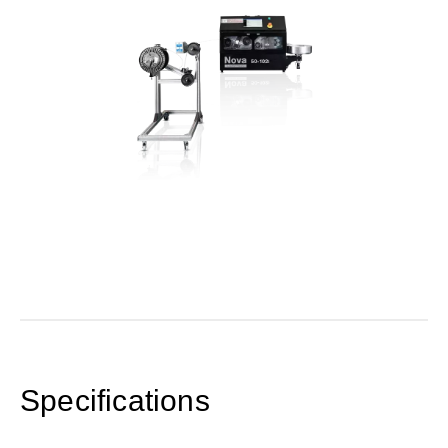
Specifications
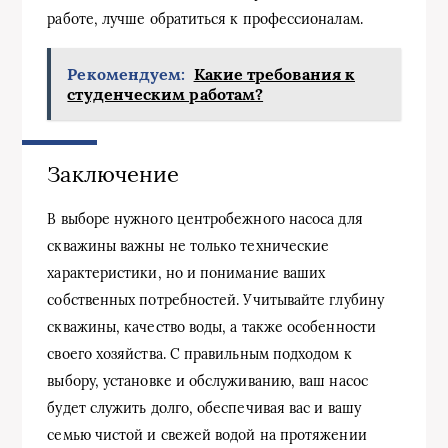
работе, лучше обратиться к профессионалам.
Рекомендуем:
Какие требования к
студенческим работам?
Заключение
В выборе нужного центробежного насоса для
скважины важны не только технические
характеристики, но и понимание ваших
собственных потребностей. Учитывайте глубину
скважины, качество воды, а также особенности
своего хозяйства. С правильным подходом к
выбору, установке и обслуживанию, ваш насос
будет служить долго, обеспечивая вас и вашу
семью чистой и свежей водой на протяжении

──────────────────────────────

| Task to complete |
Reproduce verbatim every line from the one containing "работе, лучше обратиться к профессионалам." through the last line of the entries above, including both of those lines.

| Task solution |
работе, лучше обратиться к профессионалам.
Рекомендуем:
Какие требования к
студенческим работам?
Заключение
В выборе нужного центробежного насоса для
скважины важны не только технические
характеристики, но и понимание ваших
собственных потребностей. Учитывайте глубину
скважины, качество воды, а также особенности
своего хозяйства. С правильным подходом к
выбору, установке и обслуживанию, ваш насос
будет служить долго, обеспечивая вас и вашу
семью чистой и свежей водой на протяжении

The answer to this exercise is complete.